Disappointing disc for fans of Berio's more spectacular work
Karl Henzy | 12/05/1999
(3 out of 5 stars)
"This disc was somewhat disappointing to me. I take it for granted that Sinfonia is a modern masterpiece, and the Sequenzas and Chemins built from them are spectacular, virtuoso works. Not that there aren't some wonderful moments in this opera, but there are also too many arias with what seems like conventional operatic singing (and this from possibly the most revolutionary composer for voice). It would have helped if the libretto from literary great Italo Calvino had come with the set, but alas no."

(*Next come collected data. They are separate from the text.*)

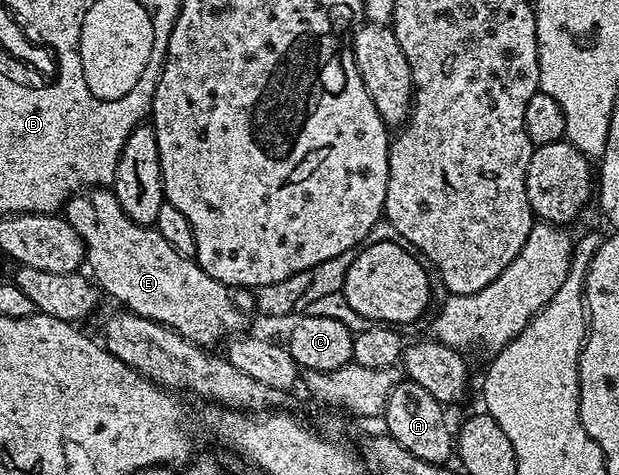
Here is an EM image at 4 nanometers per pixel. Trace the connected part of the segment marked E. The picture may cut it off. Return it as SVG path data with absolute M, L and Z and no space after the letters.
M85 188L72 195L62 210L63 217L78 232L84 241L84 256L87 269L94 279L95 285L105 295L120 301L121 307L127 308L131 313L154 320L163 326L169 326L196 346L212 348L219 338L227 339L235 335L244 326L244 318L240 310L228 299L229 287L223 286L214 276L210 276L192 258L183 258L162 236L151 226L140 226L132 222L126 212L118 204L115 194L108 188Z

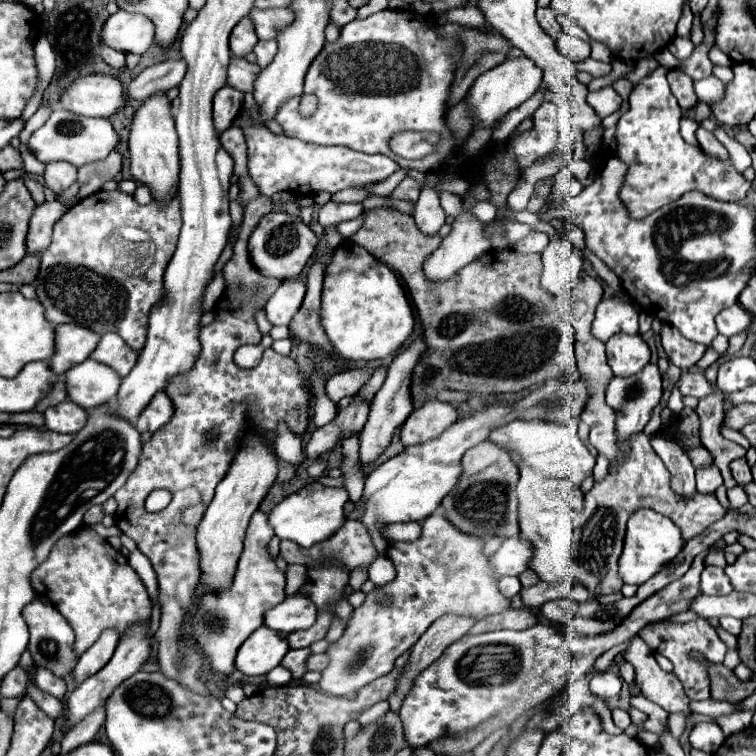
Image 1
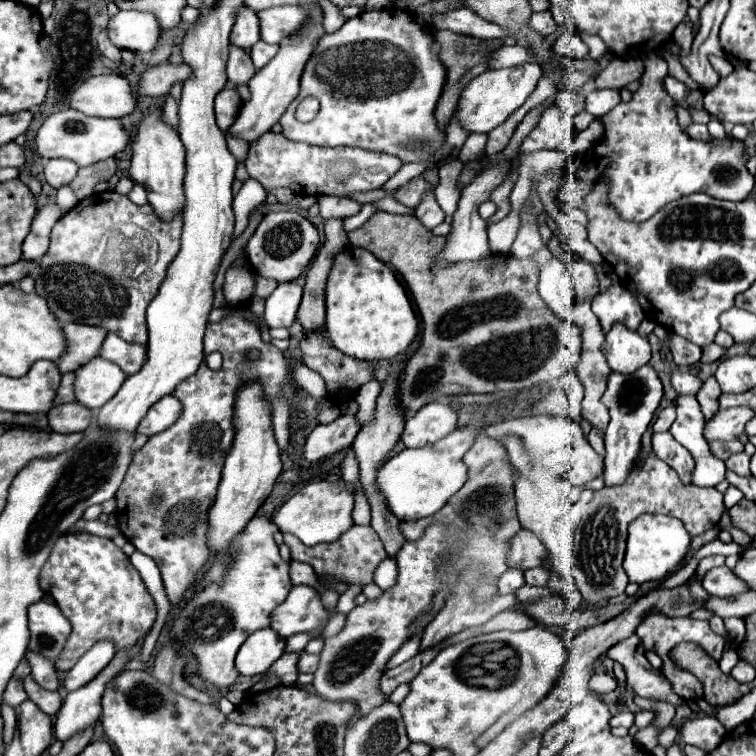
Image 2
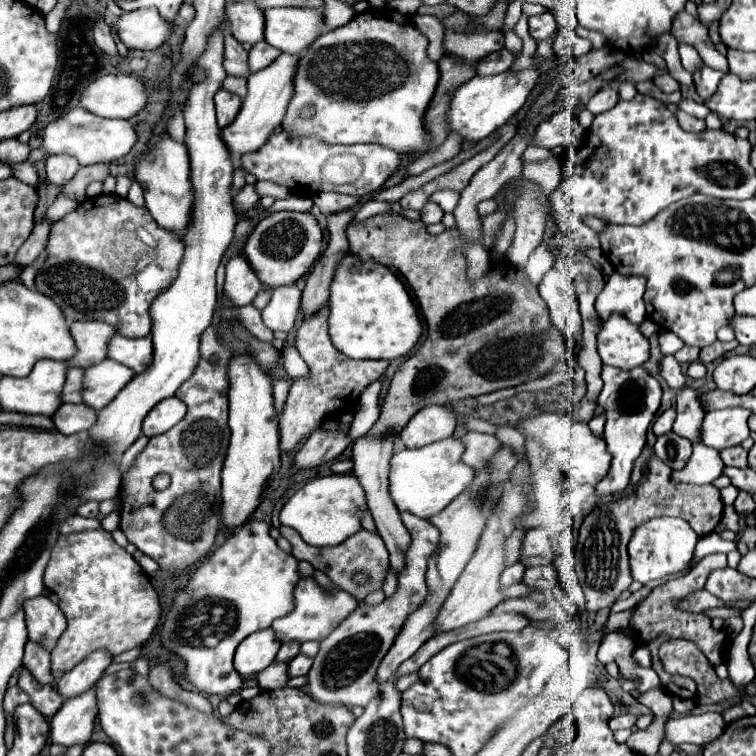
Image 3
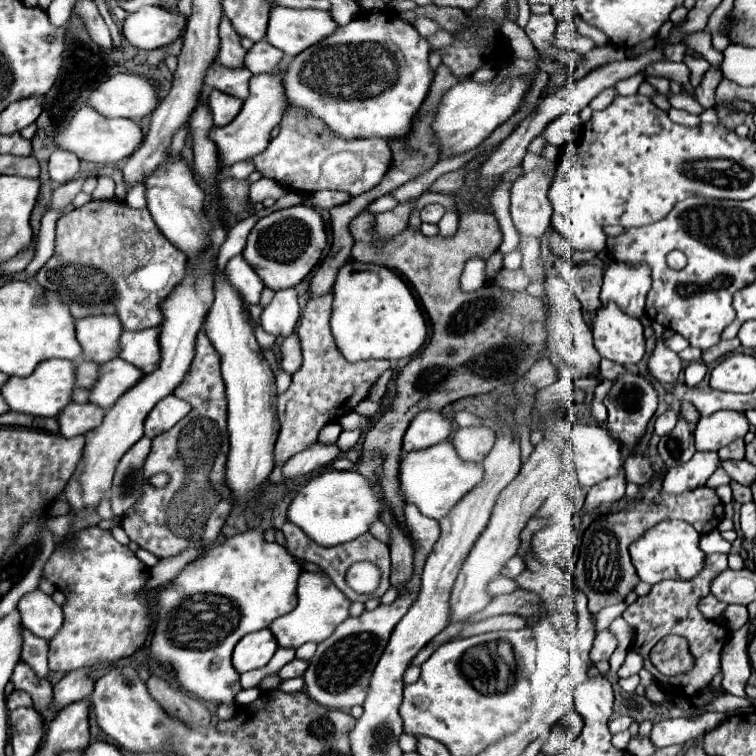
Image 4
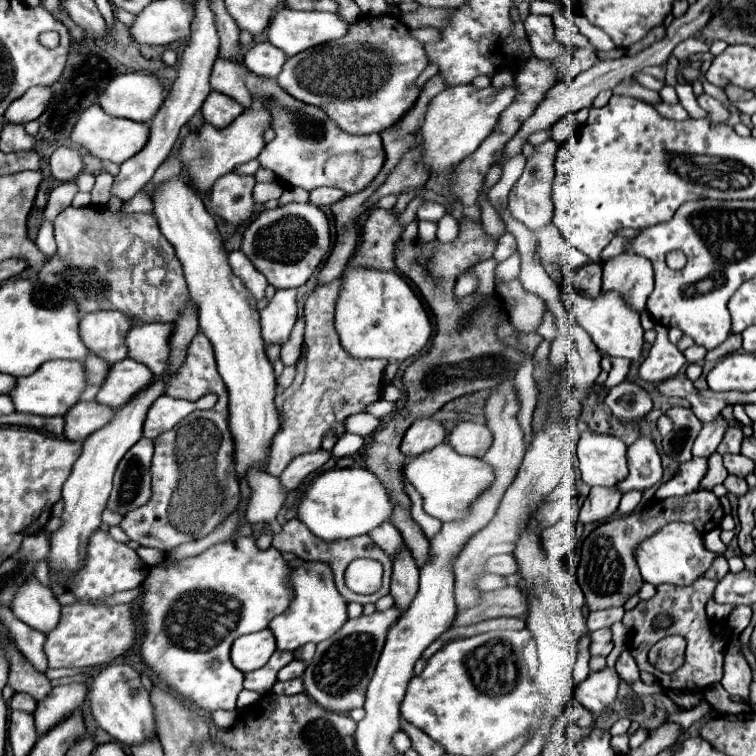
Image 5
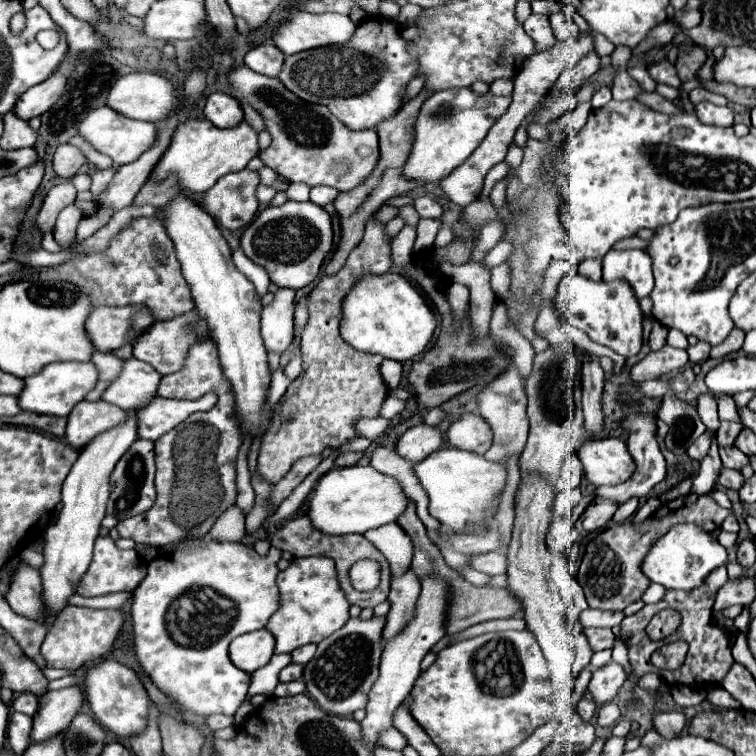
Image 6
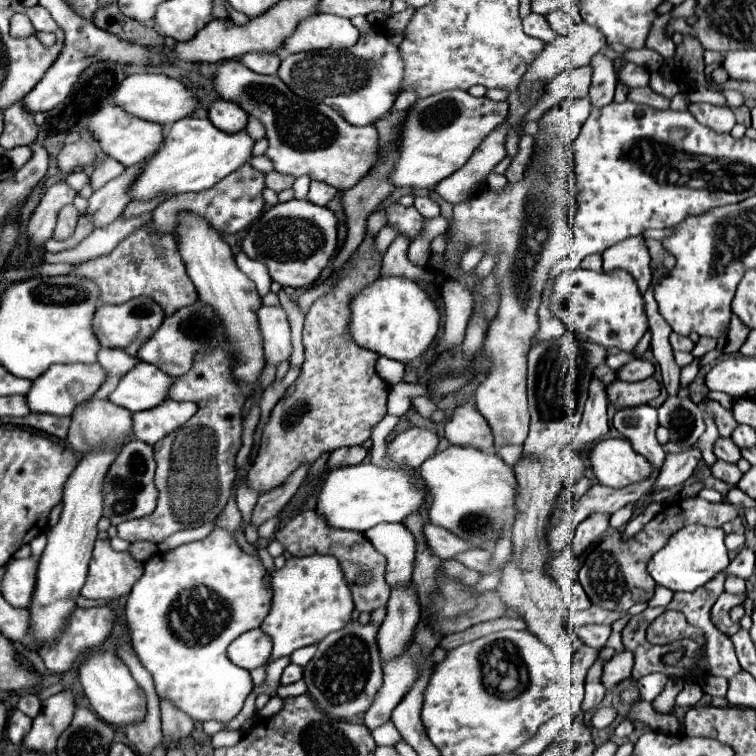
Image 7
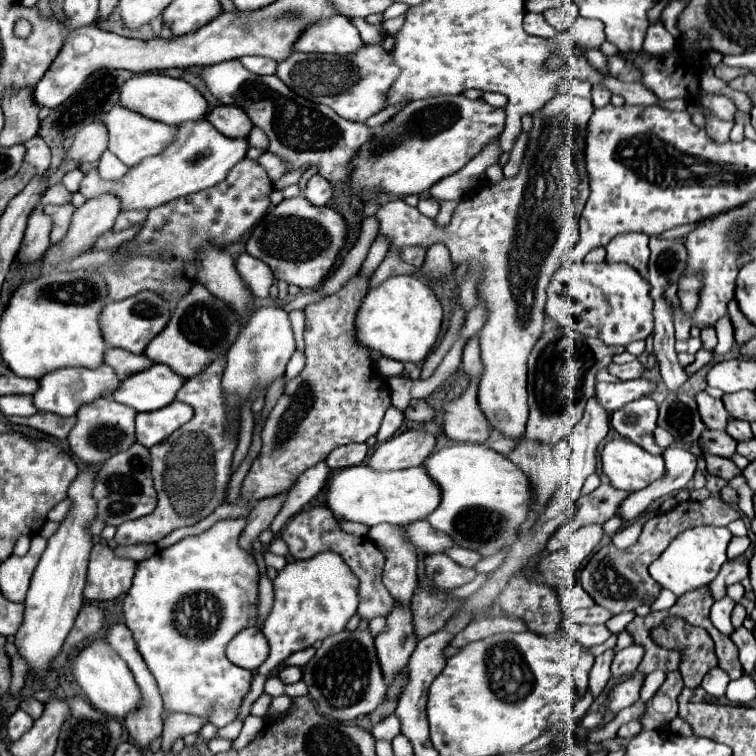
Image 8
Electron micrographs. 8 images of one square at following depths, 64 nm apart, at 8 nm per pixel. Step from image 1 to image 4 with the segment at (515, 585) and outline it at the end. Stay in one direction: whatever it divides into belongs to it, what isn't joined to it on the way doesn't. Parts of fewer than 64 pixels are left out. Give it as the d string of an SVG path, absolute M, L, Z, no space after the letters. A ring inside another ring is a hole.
M512 556L512 558L504 564L504 568L502 568L500 574L504 574L506 578L514 578L514 576L518 576L522 570L524 570L524 560L522 560L520 556Z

Too much emotive density,and visuality to capture on disk
scarecrow | Chicago, Illinois United States | 09/09/2000
(3 out of 5 stars)
"It's difficult to bring to bear the sublime confusion and emotive and gestural convolution which occurs on the stage in this work. At some point there are dozens of people on the stage,all moving in different directions like a visual texture,Berio is fond of within the desnity of his purely orcehstral music. Yes all the conventional like singing is the auditions which occur by Prospero, a great bit of post-modernity, of art looking at itself, having the inside bowels of the work protraying itself. Adorno said someplace that Opera is in fact one step away from a parody of itself anyway.The narrative and storyline has much subtle moments from Calvino,long a friend collaborator throughout Berio's life in the theatre. This is a modern parable of a king who hears of the collapse of his kingdom and his queen's infidelity,oblique references to the literature of Opera, Othello(concocted infidelity). Since there are no program notes provided all this theatrical complexity is difficult to decipher unless you live with the work and experience it live, which I did in Chicago. And since the opera seems to be arbitrary in its conception I don't think it's worth the trouble of repeated hearing anyway. There are marvelous engaging theatrical gestures in this opera, the Fellini-esque carnaval on stage where acrobats change hands with a slowly ascending choir who ascend toward the ceiling, and live birds behind an opaque plexiglass, with femme fatale's and directors who have lost their way (Marcello che dissi, Otto e mezzo 8 and 1/2) references again in oblique ways. Maazel seems to be a risk taker in having conducted new works throughout his career, Dallapiccola, (Berio's teacher) was one his Ulysses."